Migranti, Bruxelles bacchetta il nostro Paese per i ritardi sui ricollocamenti Il premier: una rigidità distratta, neppure Mago Merlino risolve il problema
ROMA. Il problema dei migranti? Neanche Mago Merlino riuscirebbe a risolverlo e in ogni caso l’Italia da sola non può fare di più. Paolo Gentiloni replica quasi in tempo reale all’ennesimo dossier del Consiglio d’Europa che bacchetta l’Italia sulla gestione dell’immigrazione e che arriva a 24 ore dal vertice Ue a Bruxelles. E avverte: «Non siamo i primi della classe ma non accettiamo lezioni». Toni pacati, molto diversi dal suo predecessore a palazzo Chigi. Ma parole ferme, tanto che il discorso di Gentiloni piace in parte anche alle Lega. Frontale invece l’opposizione dei Cinquestelle.
E’ Luigi Di Maio, il probabile candidato premier del Movimento a replicare al premier. «Siamo agli ultimi mesi prima della caduta del vostro impero», scandisce il vicepresidente grillino della Camera interrotto dai parlamentari della maggioranza e dalla presidente di turno, la Pd Marina Sereni che lo richiama all’ordine del giorno. «Come si permette, non scrive lei la scaletta del mio intervento» replica Di Maio. «Lei non è neanche il presidente del consiglio altrimenti avrebbe fatto dimettere Lotti, se vuole lasciare il ricordo di un briciolo di giustizia, dica ai suoi di approvare la nostra proposta sulle pensioni dei parlamentari poi chiuda la porta, spenga la luce e ci faccia andare al voto» scandisce Di Maio.
E’ il dossier sui migranti a far arrabbiare Gentiloni. Il rapporto ammette che l’Italia sta subendo una «enorme pressione» ma bacchetta l’intero sistema.
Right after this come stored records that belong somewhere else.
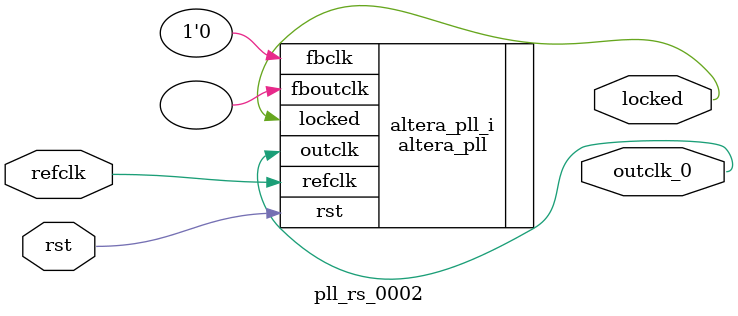
<source format=v>
`timescale 1ns/10ps
module  pll_rs_0002(

	// interface 'refclk'
	input wire refclk,

	// interface 'reset'
	input wire rst,

	// interface 'outclk0'
	output wire outclk_0,

	// interface 'locked'
	output wire locked
);

	altera_pll #(
		.fractional_vco_multiplier("false"),
		.reference_clock_frequency("100.0 MHz"),
		.operation_mode("direct"),
		.number_of_clocks(1),
		.output_clock_frequency0("100.000000 MHz"),
		.phase_shift0("0 ps"),
		.duty_cycle0(50),
		.output_clock_frequency1("0 MHz"),
		.phase_shift1("0 ps"),
		.duty_cycle1(50),
		.output_clock_frequency2("0 MHz"),
		.phase_shift2("0 ps"),
		.duty_cycle2(50),
		.output_clock_frequency3("0 MHz"),
		.phase_shift3("0 ps"),
		.duty_cycle3(50),
		.output_clock_frequency4("0 MHz"),
		.phase_shift4("0 ps"),
		.duty_cycle4(50),
		.output_clock_frequency5("0 MHz"),
		.phase_shift5("0 ps"),
		.duty_cycle5(50),
		.output_clock_frequency6("0 MHz"),
		.phase_shift6("0 ps"),
		.duty_cycle6(50),
		.output_clock_frequency7("0 MHz"),
		.phase_shift7("0 ps"),
		.duty_cycle7(50),
		.output_clock_frequency8("0 MHz"),
		.phase_shift8("0 ps"),
		.duty_cycle8(50),
		.output_clock_frequency9("0 MHz"),
		.phase_shift9("0 ps"),
		.duty_cycle9(50),
		.output_clock_frequency10("0 MHz"),
		.phase_shift10("0 ps"),
		.duty_cycle10(50),
		.output_clock_frequency11("0 MHz"),
		.phase_shift11("0 ps"),
		.duty_cycle11(50),
		.output_clock_frequency12("0 MHz"),
		.phase_shift12("0 ps"),
		.duty_cycle12(50),
		.output_clock_frequency13("0 MHz"),
		.phase_shift13("0 ps"),
		.duty_cycle13(50),
		.output_clock_frequency14("0 MHz"),
		.phase_shift14("0 ps"),
		.duty_cycle14(50),
		.output_clock_frequency15("0 MHz"),
		.phase_shift15("0 ps"),
		.duty_cycle15(50),
		.output_clock_frequency16("0 MHz"),
		.phase_shift16("0 ps"),
		.duty_cycle16(50),
		.output_clock_frequency17("0 MHz"),
		.phase_shift17("0 ps"),
		.duty_cycle17(50),
		.pll_type("General"),
		.pll_subtype("General")
	) altera_pll_i (
		.rst	(rst),
		.outclk	({outclk_0}),
		.locked	(locked),
		.fboutclk	( ),
		.fbclk	(1'b0),
		.refclk	(refclk)
	);
endmodule


</source>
Roma deve modificare il sistema di accoglienza dei migranti, dai rimpatri alle espulsioni, altrimenti rischia in incoraggiare «l’afflusso di un sempre maggior gruppo di migranti economici irregolari».
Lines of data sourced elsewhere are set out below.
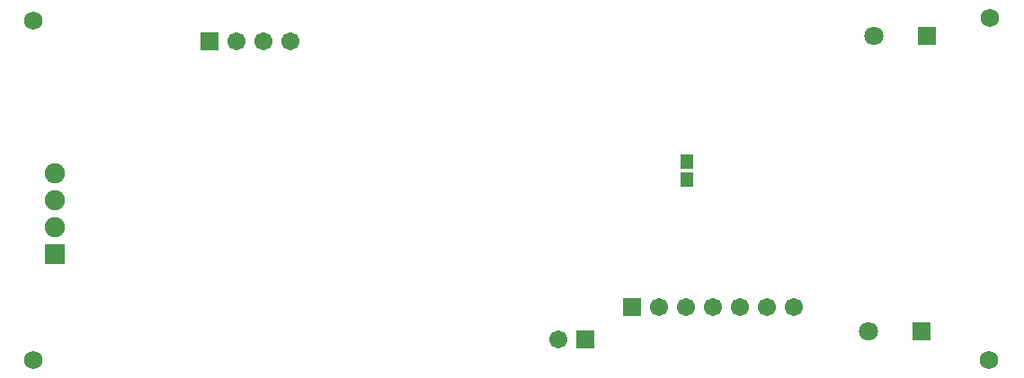
<source format=gbs>
G04*
G04 #@! TF.GenerationSoftware,Altium Limited,Altium Designer,19.0.14 (431)*
G04*
G04 Layer_Color=16711935*
%FSLAX25Y25*%
%MOIN*%
G70*
G01*
G75*
%ADD48R,0.04737X0.05328*%
%ADD75C,0.07099*%
%ADD76R,0.07099X0.07099*%
%ADD77C,0.06800*%
%ADD78C,0.07493*%
%ADD79R,0.07493X0.07493*%
%ADD80C,0.06706*%
%ADD81R,0.06706X0.06706*%
D48*
X254134Y85335D02*
D03*
Y78839D02*
D03*
D75*
X321458Y22300D02*
D03*
X323215Y132100D02*
D03*
D76*
X341143Y22300D02*
D03*
X342900Y132100D02*
D03*
D77*
X11811Y11811D02*
D03*
Y137795D02*
D03*
X366142Y11811D02*
D03*
X366535Y138583D02*
D03*
D78*
X19685Y81181D02*
D03*
Y71181D02*
D03*
Y61181D02*
D03*
D79*
Y51181D02*
D03*
D80*
X107185Y129921D02*
D03*
X97185D02*
D03*
X87185D02*
D03*
X206437Y19488D02*
D03*
X293779Y31496D02*
D03*
X283780D02*
D03*
X273780D02*
D03*
X263779D02*
D03*
X243779D02*
D03*
X253780D02*
D03*
D81*
X77185Y129921D02*
D03*
X216437Y19488D02*
D03*
X233780Y31496D02*
D03*
M02*

</source>
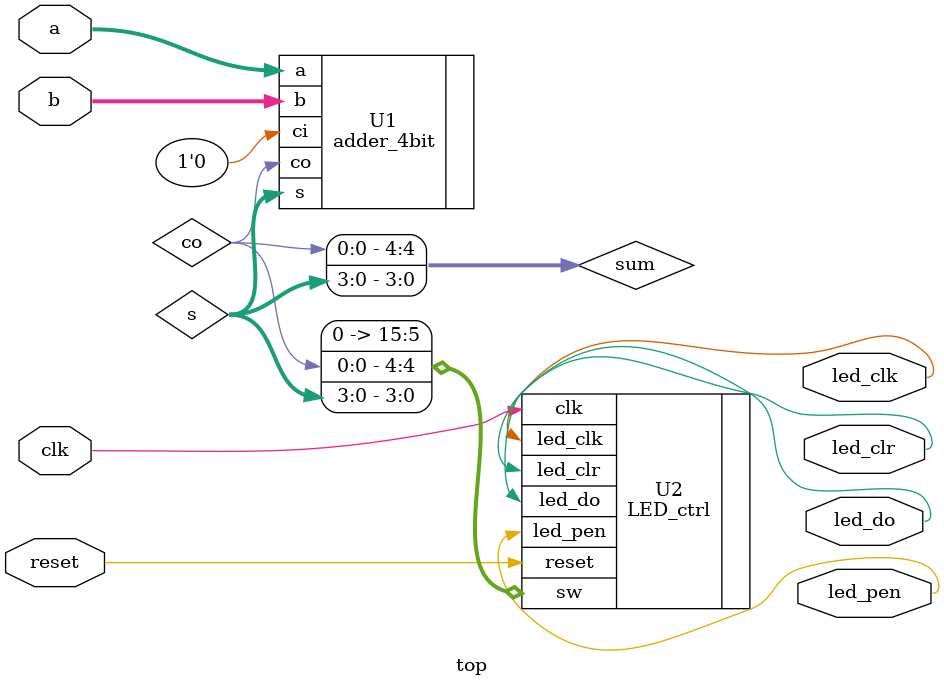
<source format=v>
`timescale 1ns / 1ps
module top(
input [3:0] a,
input [3:0] b,

input clk,
input reset,

output led_clk,
output led_do,
output led_clr,
output led_pen
    );

wire [3:0] s;
wire co;

wire [4:0] sum;

assign sum = {co, s};

adder_4bit U1 (
    .a(a), 
    .b(b), 
    .ci(1'b0), 
    .s(s), 
    .co(co)
    );

LED_ctrl U2 (
    .sw({11'b0, sum}), 
    .clk(clk), 
    .reset(reset), 
    .led_do(led_do), 
    .led_pen(led_pen), 
    .led_clk(led_clk), 
    .led_clr(led_clr)
    );


endmodule

</source>
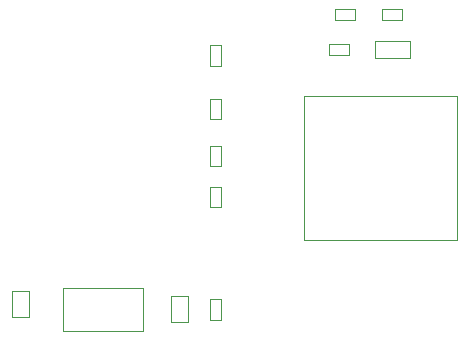
<source format=gbr>
%TF.GenerationSoftware,Altium Limited,Altium Designer,21.2.2 (38)*%
G04 Layer_Color=16777215*
%FSLAX26Y26*%
%MOIN*%
%TF.SameCoordinates,75BC83C2-9D79-468A-8CB9-4745F9D1B378*%
%TF.FilePolarity,Positive*%
%TF.FileFunction,Other,Top_Assembly*%
%TF.Part,Single*%
G01*
G75*
%TA.AperFunction,NonConductor*%
%ADD45C,0.003937*%
D45*
X500984Y-496063D02*
Y-409449D01*
X443898Y-496063D02*
Y-409449D01*
X500984D01*
X443898Y-496063D02*
X500984D01*
X616142Y-545275D02*
X879921D01*
X616142Y-399606D02*
X879921D01*
X616142Y-545275D02*
Y-399606D01*
X879921Y-545275D02*
Y-399606D01*
X1139764Y-505906D02*
Y-438976D01*
X1104331Y-505906D02*
Y-438976D01*
X1139764D01*
X1104331Y-505906D02*
X1139764D01*
X1032480Y-515748D02*
Y-429134D01*
X975394Y-515748D02*
Y-429134D01*
X1032480D01*
X975394Y-515748D02*
X1032480D01*
X1104331Y340551D02*
X1139764D01*
X1104331Y407480D02*
X1139764D01*
X1104331Y340551D02*
Y407480D01*
X1139764Y340551D02*
Y407480D01*
X1501968Y375984D02*
Y411417D01*
X1568898Y375984D02*
Y411417D01*
X1501968D02*
X1568898D01*
X1501968Y375984D02*
X1568898D01*
X1521653Y494094D02*
Y529528D01*
X1588583Y494094D02*
Y529528D01*
X1521653D02*
X1588583D01*
X1521653Y494094D02*
X1588583D01*
X1746063Y494094D02*
Y529528D01*
X1679134Y494094D02*
Y529528D01*
Y494094D02*
X1746063D01*
X1679134Y529528D02*
X1746063D01*
X1104331Y163386D02*
X1139764D01*
X1104331Y230315D02*
X1139764D01*
X1104331Y163386D02*
Y230315D01*
X1139764Y163386D02*
Y230315D01*
X1771653Y366142D02*
Y421260D01*
X1653543Y366142D02*
Y421260D01*
X1771653D01*
X1653543Y366142D02*
X1771653D01*
X1139764Y-131890D02*
Y-64961D01*
X1104331Y-131890D02*
Y-64961D01*
X1139764D01*
X1104331Y-131890D02*
X1139764D01*
X1417323Y-240157D02*
Y240157D01*
X1929134D01*
Y-240157D02*
Y240157D01*
X1417323Y-240157D02*
X1929134D01*
X1104331Y5906D02*
X1139764D01*
X1104331Y72835D02*
X1139764D01*
X1104331Y5906D02*
Y72835D01*
X1139764Y5906D02*
Y72835D01*
%TF.MD5,2b67d7a12b7c97ec87d3c5c440f808b2*%
M02*

</source>
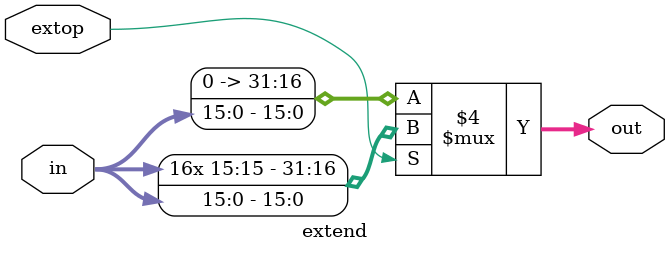
<source format=v>
`timescale 1ns / 1ps


module extend(
    input [15:0] in,
    input extop,
    output reg [31:0] out
    );
    always @(*) begin 
        if (extop == 1'b1 )begin 
            out = {{16 {in[15]}} , in } ;
        end  else 
            out = {{16 {1'b0}} , in };
    end 
endmodule

</source>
Basta con la «rigidità dustratta», dice il premier che invita tutti a rispettare gli impegni sulla ricollocazione dei migranti. Gentiloni parla prima al Senato e poi alla Camera in vista del Consiglio europeo di oggi e domani, una tappa fondamentale della road map verso il vertice del 25 marzo a Roma. Il premier ribadisce la necessità del «più ampio sostegno del parlamento in vista delle scadenze che l’Italia dovrà affrontare in Europa. Da un lato la manovra correttiva chiesta da Bruxelles sui conti, dall’altro quello della gestione dei flussi migratori dalla Libia. Quanto ai conti che non tornano, l’Italia non violerà le regole di bilancio perché «far finta che le regole non esistono sarebbe superficiale», spiega, ma noi «vogliamo un’Europa che non deprima la crescita ma la incoraggi e questa sarà la nostra battaglia. «Sappiamo che la nostra crescita è ancora lenta, anche se la distanza dalla media europea nel 2016 è stata la più bassa degli ultimi cinque anni: tra un mese con il Def indicheremo al parlamento le proposte per ridurre questo gap ma a Bruxelles deve essere molto chiaro che le riforme non hanno minimamente rallentato il loro corso: sfido chiunque a trovare un altro Paese impegnato in un pacchetto di riforme così ampio», rivendica. Nel vertice a 4 di Versailles tra Hollande, Merkel, Rajo e Gentiloni è stata affrontata di petto la questione dell’Europa a due velocità. Anche su questo il premier è rassicurante. «La possibilità è già prevista da Schengen, quindi si può ragionare su questa ipotesi senza modificare i fondamenti giuridici dell’Europa», spiega. Sull’uscita della Gran Bretagna dall’Unione Gentiloni dice che ci sarà «collaborazione e amicizia» ma avverte: non potranno essere mantenuti i privilegi.
A colazione il premier è salito al Colle con mezzo governo per discutere soprattutto del vertice del 25 marzo a Roma. Un’occasione per Sergio Mattarella per rilanciare l’Europa. «Sarebbe bello se l’Italia riuscisse a dare a quest’occasione il significato di una svolta», dice il successore di Renzi individuando in 4 i pilastri della dichiarazione di Roma: coesione in difesa e sicurezza, politiche economiche orientate verso crescita e investimenti, rilancio della politiche sociali e impegno comune sui flussi migratori. Spinosa sarà ovviamente la questione delle 2 velocità per i Paesi del Visegrad. «E’ un dato di fatto, non va vista come una punizione», dice Gentiloni convinto che l’Italia non finirà in serie B. «Non è un gigantesco complotto anti-Italia, è un’opportunità».